## What to work on
[1] According to the post on eating advice, which three things helped the writer reach inner peace?
[2] Decide whether each statement agrees with the post on eating advice, answering yes or no and quoting the words of the post that settle it: (a) The writer feels restricted by their food choices. (b) The writer consumes health information often. (c) Many health brands begin their messaging by pointing to conflicting advice.
[3] In the post on eating advice, why does the writer regard constantly adopting new ways of living without conscious thought as a problem?

>> start Passage to read

How To Navigate Eating In A World Of Advice

Is the overwhelming amount of information on what to eat leaving you confused and disempowered? Do you feel like the simple decision of what to eat in any given moment is clouded with noise, preventing you from actually enjoying what you are eating?

As I reflect on my personal journey towards inner peace, I am reminded of three key elements that have been instrumental in getting me to where I am today. These are the personal code, seeking understanding and listening to the gut.

These elements helped me move away from constantly chasing the next shiny thing and instead operate from a grounded sense of peace. I believe that you, too, have the intelligence and strength to cultivate this for yourself.

How To Navigate Eating In A World Of Advice

Why do we all hand over our self autonomy and inner power to someone else? What happened to out intuition and our decision making?

The vast amount of information regarding what to eat can be overwhelming, especially since it often contradicts itself.

Interestingly, many health brands and sources of information start their messaging with the same statement: “There is so much conflicting advice out there, we’re here to cut through it with simple solutions.” However, they often proceed to provide the same advice as the content they were just referencing as conflicting.

This blog post too! I’m not that self-righteous.

While yes, many are confused. In the same breath, I personally don’t feel confused at all – for me it’s so clear what is good for me. I also don’t feel like I’m missing out, I don’t feel restricted (I actually feel liberated), and I feel as sturdy as a tree, rooted in who I am and my ability to make life choices.

When I consume health information, which is rare these days, I approach it from a strong and grounded place. I listen, interpret, seek understanding, and form an opinion. If I see a true benefit for me, I implement a change or an additional practice.

This is very different from constantly adopting new ways of living without giving it conscious thought. Such an approach leads to confusion, lack of integrity, giving up, feeling like a failure, and ultimately, keeps you stuck in a cycle of unconsciousness.

So I’m writing here with the hope to guide you through the forest so you can reach this place too.

And if I don’t succeed, well then I too am just adding to the confusion.

>> end Passage to read
>> start Given entries

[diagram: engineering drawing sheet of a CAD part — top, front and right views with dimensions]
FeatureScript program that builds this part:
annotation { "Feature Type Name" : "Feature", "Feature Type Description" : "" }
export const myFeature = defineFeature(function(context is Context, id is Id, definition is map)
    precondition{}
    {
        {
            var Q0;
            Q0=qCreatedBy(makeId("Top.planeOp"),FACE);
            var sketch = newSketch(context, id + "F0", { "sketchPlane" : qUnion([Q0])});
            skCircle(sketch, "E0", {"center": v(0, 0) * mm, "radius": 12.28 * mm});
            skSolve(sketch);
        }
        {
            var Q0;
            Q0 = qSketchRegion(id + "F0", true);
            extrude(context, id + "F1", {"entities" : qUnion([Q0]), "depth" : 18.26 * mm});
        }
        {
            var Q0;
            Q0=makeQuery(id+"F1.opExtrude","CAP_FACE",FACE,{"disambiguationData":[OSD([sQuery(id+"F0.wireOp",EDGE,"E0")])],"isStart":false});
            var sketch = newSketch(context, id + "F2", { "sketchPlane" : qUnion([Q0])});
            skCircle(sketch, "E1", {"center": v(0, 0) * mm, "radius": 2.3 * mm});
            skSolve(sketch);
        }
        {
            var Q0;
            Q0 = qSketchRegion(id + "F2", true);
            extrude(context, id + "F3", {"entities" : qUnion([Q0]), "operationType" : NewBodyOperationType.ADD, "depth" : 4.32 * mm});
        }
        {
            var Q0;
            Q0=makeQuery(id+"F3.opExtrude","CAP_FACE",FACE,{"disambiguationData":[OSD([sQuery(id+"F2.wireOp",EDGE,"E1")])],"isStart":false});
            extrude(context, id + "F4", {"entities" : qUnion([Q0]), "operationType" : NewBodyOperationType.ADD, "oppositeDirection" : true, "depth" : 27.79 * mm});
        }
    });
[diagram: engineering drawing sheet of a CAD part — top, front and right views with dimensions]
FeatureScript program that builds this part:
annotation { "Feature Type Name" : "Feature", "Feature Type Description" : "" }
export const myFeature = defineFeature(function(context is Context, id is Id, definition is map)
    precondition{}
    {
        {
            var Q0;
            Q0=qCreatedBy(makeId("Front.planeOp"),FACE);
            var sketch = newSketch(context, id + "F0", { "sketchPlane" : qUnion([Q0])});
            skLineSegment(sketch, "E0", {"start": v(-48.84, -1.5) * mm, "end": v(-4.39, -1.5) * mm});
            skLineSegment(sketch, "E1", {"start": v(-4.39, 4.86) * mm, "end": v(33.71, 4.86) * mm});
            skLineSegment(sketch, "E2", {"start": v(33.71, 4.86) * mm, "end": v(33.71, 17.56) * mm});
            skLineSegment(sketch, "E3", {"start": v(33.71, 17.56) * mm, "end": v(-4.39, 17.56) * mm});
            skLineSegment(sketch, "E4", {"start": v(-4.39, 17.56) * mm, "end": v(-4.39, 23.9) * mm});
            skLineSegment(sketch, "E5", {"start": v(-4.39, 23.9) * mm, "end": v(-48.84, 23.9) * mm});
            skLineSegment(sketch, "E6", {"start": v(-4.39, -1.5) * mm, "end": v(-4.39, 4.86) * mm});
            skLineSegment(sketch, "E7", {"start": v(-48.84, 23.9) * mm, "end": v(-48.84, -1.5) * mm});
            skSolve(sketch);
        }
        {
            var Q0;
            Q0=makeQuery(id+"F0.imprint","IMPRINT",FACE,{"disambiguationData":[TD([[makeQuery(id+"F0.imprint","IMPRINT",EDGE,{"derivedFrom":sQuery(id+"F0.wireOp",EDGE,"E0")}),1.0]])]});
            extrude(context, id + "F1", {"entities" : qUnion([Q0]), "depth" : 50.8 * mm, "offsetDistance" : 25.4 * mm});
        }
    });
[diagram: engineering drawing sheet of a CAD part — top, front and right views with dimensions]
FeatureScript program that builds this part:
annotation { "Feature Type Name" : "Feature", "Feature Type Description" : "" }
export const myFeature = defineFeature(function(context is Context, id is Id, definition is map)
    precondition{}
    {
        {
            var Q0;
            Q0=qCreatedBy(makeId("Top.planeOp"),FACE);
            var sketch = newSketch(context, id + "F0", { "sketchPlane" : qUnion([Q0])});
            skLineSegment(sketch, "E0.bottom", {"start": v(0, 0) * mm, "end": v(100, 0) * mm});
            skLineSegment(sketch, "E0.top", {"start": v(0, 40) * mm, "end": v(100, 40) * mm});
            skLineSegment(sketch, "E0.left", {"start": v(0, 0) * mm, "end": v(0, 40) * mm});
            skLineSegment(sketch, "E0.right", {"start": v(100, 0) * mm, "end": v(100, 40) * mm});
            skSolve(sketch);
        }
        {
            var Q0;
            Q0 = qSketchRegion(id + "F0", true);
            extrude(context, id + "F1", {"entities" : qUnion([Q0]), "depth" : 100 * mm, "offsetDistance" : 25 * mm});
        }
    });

>> end Given entries

## Answers for the exercise
[1] The personal code, seeking understanding and listening to the gut.

[2]
(a) No: "I don’t feel restricted (I actually feel liberated)"
(b) No: "When I consume health information, which is rare these days"
(c) Yes: "many health brands and sources of information start their messaging with the same statement: “There is so much conflicting advice out there, we’re here to cut through it with simple solutions.”"

[3] The writer says such an approach leads to confusion, lack of integrity, giving up and feeling like a failure. Ultimately, it keeps a person stuck in a cycle of unconsciousness.